[[ Records provided, beginning ]]

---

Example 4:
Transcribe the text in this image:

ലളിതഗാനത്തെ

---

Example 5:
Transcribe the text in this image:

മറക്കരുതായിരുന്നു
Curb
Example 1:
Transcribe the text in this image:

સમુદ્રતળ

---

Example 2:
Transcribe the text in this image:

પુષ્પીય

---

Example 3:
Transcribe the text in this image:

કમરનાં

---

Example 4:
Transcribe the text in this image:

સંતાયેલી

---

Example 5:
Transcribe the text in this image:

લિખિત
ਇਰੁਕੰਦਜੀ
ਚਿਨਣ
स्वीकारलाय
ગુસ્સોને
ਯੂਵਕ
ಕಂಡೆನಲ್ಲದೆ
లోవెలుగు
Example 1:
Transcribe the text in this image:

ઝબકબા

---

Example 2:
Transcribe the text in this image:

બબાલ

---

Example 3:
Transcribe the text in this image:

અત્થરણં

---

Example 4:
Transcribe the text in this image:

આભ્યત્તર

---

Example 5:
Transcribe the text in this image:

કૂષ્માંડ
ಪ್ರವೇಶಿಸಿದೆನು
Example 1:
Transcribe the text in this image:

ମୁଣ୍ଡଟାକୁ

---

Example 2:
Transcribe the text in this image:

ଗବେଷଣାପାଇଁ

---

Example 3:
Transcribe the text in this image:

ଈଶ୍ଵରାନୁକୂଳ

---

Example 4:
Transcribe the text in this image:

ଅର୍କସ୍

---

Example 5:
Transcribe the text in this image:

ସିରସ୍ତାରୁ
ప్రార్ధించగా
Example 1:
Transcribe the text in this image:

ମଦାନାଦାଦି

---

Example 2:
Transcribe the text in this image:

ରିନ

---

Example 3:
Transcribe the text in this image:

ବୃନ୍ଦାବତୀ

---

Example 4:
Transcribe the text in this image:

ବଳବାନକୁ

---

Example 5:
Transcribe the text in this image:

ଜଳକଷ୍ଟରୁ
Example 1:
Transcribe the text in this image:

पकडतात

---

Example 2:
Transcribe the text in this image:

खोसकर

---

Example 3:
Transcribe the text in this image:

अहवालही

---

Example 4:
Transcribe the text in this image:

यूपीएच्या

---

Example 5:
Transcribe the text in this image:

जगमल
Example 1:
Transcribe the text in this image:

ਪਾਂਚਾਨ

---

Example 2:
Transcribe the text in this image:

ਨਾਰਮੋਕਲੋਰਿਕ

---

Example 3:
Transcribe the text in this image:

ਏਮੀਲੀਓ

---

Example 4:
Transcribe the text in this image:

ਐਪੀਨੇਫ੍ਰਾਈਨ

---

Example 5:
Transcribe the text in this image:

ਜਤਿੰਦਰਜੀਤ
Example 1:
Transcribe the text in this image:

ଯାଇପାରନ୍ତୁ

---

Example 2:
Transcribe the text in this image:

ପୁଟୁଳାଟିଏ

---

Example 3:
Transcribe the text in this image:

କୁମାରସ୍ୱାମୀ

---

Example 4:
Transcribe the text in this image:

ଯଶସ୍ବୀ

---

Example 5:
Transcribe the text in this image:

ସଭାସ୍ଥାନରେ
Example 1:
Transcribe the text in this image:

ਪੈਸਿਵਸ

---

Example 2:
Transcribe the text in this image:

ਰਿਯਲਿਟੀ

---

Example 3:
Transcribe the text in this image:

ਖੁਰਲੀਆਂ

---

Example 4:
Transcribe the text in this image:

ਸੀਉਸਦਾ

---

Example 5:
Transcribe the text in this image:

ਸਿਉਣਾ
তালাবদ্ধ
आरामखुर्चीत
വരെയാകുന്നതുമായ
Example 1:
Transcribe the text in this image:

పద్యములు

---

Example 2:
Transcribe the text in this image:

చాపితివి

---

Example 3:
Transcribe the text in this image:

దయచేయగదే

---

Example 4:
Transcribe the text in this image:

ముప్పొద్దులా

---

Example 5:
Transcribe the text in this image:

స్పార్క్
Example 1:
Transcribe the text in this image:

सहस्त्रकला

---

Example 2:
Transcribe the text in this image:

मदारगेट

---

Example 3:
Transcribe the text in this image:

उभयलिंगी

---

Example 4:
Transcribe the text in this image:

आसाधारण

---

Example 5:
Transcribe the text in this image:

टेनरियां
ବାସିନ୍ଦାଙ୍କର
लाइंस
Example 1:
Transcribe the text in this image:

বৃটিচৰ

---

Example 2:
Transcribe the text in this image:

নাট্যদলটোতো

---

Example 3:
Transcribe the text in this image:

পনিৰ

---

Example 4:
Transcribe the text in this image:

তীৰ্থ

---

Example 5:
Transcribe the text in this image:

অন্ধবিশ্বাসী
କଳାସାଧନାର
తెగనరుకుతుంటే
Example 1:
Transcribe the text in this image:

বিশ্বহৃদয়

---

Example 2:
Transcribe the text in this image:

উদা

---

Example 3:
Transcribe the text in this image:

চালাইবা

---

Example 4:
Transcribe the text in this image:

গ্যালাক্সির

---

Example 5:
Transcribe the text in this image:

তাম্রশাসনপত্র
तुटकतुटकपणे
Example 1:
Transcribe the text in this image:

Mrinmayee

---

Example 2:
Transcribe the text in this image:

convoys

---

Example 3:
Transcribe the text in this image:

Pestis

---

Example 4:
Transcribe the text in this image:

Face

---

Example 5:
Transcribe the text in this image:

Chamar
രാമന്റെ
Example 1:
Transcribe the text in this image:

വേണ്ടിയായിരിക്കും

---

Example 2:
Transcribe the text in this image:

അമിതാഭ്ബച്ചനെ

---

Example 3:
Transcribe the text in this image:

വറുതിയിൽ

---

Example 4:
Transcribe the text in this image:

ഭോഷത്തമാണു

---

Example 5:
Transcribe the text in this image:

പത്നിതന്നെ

[[ Records provided, end ]]

Required action :: Please repeat each entry. Keep every word the same.

Output of the exercise ::
---

Example 4:
Transcribe the text in this image:

ലളിതഗാനത്തെ

---

Example 5:
Transcribe the text in this image:

മറക്കരുതായിരുന്നു
Curb
Example 1:
Transcribe the text in this image:

સમુદ્રતળ

---

Example 2:
Transcribe the text in this image:

પુષ્પીય

---

Example 3:
Transcribe the text in this image:

કમરનાં

---

Example 4:
Transcribe the text in this image:

સંતાયેલી

---

Example 5:
Transcribe the text in this image:

લિખિત
ਇਰੁਕੰਦਜੀ
ਚਿਨਣ
स्वीकारलाय
ગુસ્સોને
ਯੂਵਕ
ಕಂಡೆನಲ್ಲದೆ
లోవెలుగు
Example 1:
Transcribe the text in this image:

ઝબકબા

---

Example 2:
Transcribe the text in this image:

બબાલ

---

Example 3:
Transcribe the text in this image:

અત્થરણં

---

Example 4:
Transcribe the text in this image:

આભ્યત્તર

---

Example 5:
Transcribe the text in this image:

કૂષ્માંડ
ಪ್ರವೇಶಿಸಿದೆನು
Example 1:
Transcribe the text in this image:

ମୁଣ୍ଡଟାକୁ

---

Example 2:
Transcribe the text in this image:

ଗବେଷଣାପାଇଁ

---

Example 3:
Transcribe the text in this image:

ଈଶ୍ଵରାନୁକୂଳ

---

Example 4:
Transcribe the text in this image:

ଅର୍କସ୍

---

Example 5:
Transcribe the text in this image:

ସିରସ୍ତାରୁ
ప్రార్ధించగా
Example 1:
Transcribe the text in this image:

ମଦାନାଦାଦି

---

Example 2:
Transcribe the text in this image:

ରିନ

---

Example 3:
Transcribe the text in this image:

ବୃନ୍ଦାବତୀ

---

Example 4:
Transcribe the text in this image:

ବଳବାନକୁ

---

Example 5:
Transcribe the text in this image:

ଜଳକଷ୍ଟରୁ
Example 1:
Transcribe the text in this image:

पकडतात

---

Example 2:
Transcribe the text in this image:

खोसकर

---

Example 3:
Transcribe the text in this image:

अहवालही

---

Example 4:
Transcribe the text in this image:

यूपीएच्या

---

Example 5:
Transcribe the text in this image:

जगमल
Example 1:
Transcribe the text in this image:

ਪਾਂਚਾਨ

---

Example 2:
Transcribe the text in this image:

ਨਾਰਮੋਕਲੋਰਿਕ

---

Example 3:
Transcribe the text in this image:

ਏਮੀਲੀਓ

---

Example 4:
Transcribe the text in this image:

ਐਪੀਨੇਫ੍ਰਾਈਨ

---

Example 5:
Transcribe the text in this image:

ਜਤਿੰਦਰਜੀਤ
Example 1:
Transcribe the text in this image:

ଯାଇପାରନ୍ତୁ

---

Example 2:
Transcribe the text in this image:

ପୁଟୁଳାଟିଏ

---

Example 3:
Transcribe the text in this image:

କୁମାରସ୍ୱାମୀ

---

Example 4:
Transcribe the text in this image:

ଯଶସ୍ବୀ

---

Example 5:
Transcribe the text in this image:

ସଭାସ୍ଥାନରେ
Example 1:
Transcribe the text in this image:

ਪੈਸਿਵਸ

---

Example 2:
Transcribe the text in this image:

ਰਿਯਲਿਟੀ

---

Example 3:
Transcribe the text in this image:

ਖੁਰਲੀਆਂ

---

Example 4:
Transcribe the text in this image:

ਸੀਉਸਦਾ

---

Example 5:
Transcribe the text in this image:

ਸਿਉਣਾ
তালাবদ্ধ
आरामखुर्चीत
വരെയാകുന്നതുമായ
Example 1:
Transcribe the text in this image:

పద్యములు

---

Example 2:
Transcribe the text in this image:

చాపితివి

---

Example 3:
Transcribe the text in this image:

దయచేయగదే

---

Example 4:
Transcribe the text in this image:

ముప్పొద్దులా

---

Example 5:
Transcribe the text in this image:

స్పార్క్
Example 1:
Transcribe the text in this image:

सहस्त्रकला

---

Example 2:
Transcribe the text in this image:

मदारगेट

---

Example 3:
Transcribe the text in this image:

उभयलिंगी

---

Example 4:
Transcribe the text in this image:

आसाधारण

---

Example 5:
Transcribe the text in this image:

टेनरियां
ବାସିନ୍ଦାଙ୍କର
लाइंस
Example 1:
Transcribe the text in this image:

বৃটিচৰ

---

Example 2:
Transcribe the text in this image:

নাট্যদলটোতো

---

Example 3:
Transcribe the text in this image:

পনিৰ

---

Example 4:
Transcribe the text in this image:

তীৰ্থ

---

Example 5:
Transcribe the text in this image:

অন্ধবিশ্বাসী
କଳାସାଧନାର
తెగనరుకుతుంటే
Example 1:
Transcribe the text in this image:

বিশ্বহৃদয়

---

Example 2:
Transcribe the text in this image:

উদা

---

Example 3:
Transcribe the text in this image:

চালাইবা

---

Example 4:
Transcribe the text in this image:

গ্যালাক্সির

---

Example 5:
Transcribe the text in this image:

তাম্রশাসনপত্র
तुटकतुटकपणे
Example 1:
Transcribe the text in this image:

Mrinmayee

---

Example 2:
Transcribe the text in this image:

convoys

---

Example 3:
Transcribe the text in this image:

Pestis

---

Example 4:
Transcribe the text in this image:

Face

---

Example 5:
Transcribe the text in this image:

Chamar
രാമന്റെ
Example 1:
Transcribe the text in this image:

വേണ്ടിയായിരിക്കും

---

Example 2:
Transcribe the text in this image:

അമിതാഭ്ബച്ചനെ

---

Example 3:
Transcribe the text in this image:

വറുതിയിൽ

---

Example 4:
Transcribe the text in this image:

ഭോഷത്തമാണു

---

Example 5:
Transcribe the text in this image:

പത്നിതന്നെ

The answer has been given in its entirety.